PROBLEM TO WORK ON -> Copy out the stretch of rows below from the line containing "上下関係：はさみこみのケースがある" through the line containing "dedko a jeho", word for word. Leave the pictures out of your answer.

Data excerpts ->
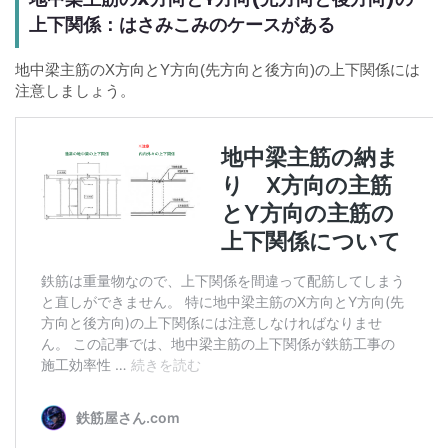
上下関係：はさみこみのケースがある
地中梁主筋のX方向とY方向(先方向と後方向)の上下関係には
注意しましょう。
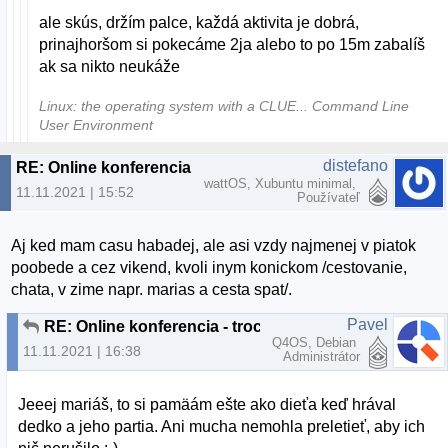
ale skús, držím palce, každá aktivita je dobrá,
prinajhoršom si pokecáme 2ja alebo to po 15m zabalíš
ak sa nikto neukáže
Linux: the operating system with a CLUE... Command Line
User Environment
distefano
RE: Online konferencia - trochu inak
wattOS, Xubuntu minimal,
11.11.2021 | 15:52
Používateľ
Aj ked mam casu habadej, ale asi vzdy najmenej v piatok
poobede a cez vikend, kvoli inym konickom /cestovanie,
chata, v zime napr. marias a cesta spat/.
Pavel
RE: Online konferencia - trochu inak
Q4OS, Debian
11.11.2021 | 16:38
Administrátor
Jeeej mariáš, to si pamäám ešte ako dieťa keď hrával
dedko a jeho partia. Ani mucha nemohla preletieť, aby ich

--

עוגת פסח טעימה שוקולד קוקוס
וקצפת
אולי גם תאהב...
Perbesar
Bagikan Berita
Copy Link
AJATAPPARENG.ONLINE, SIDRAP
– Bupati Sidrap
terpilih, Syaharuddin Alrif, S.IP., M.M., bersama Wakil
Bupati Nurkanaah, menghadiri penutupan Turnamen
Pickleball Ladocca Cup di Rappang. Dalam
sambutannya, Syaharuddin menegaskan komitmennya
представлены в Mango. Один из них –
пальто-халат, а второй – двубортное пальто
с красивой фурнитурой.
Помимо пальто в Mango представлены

RESULT OF THIS EXERCISE ->
上下関係：はさみこみのケースがある
地中梁主筋のX方向とY方向(先方向と後方向)の上下関係には
注意しましょう。
ale skús, držím palce, každá aktivita je dobrá,
prinajhoršom si pokecáme 2ja alebo to po 15m zabalíš
ak sa nikto neukáže
Linux: the operating system with a CLUE... Command Line
User Environment
distefano
RE: Online konferencia - trochu inak
wattOS, Xubuntu minimal,
11.11.2021 | 15:52
Používateľ
Aj ked mam casu habadej, ale asi vzdy najmenej v piatok
poobede a cez vikend, kvoli inym konickom /cestovanie,
chata, v zime napr. marias a cesta spat/.
Pavel
RE: Online konferencia - trochu inak
Q4OS, Debian
11.11.2021 | 16:38
Administrátor
Jeeej mariáš, to si pamäám ešte ako dieťa keď hrával
dedko a jeho partia. Ani mucha nemohla preletieť, aby ich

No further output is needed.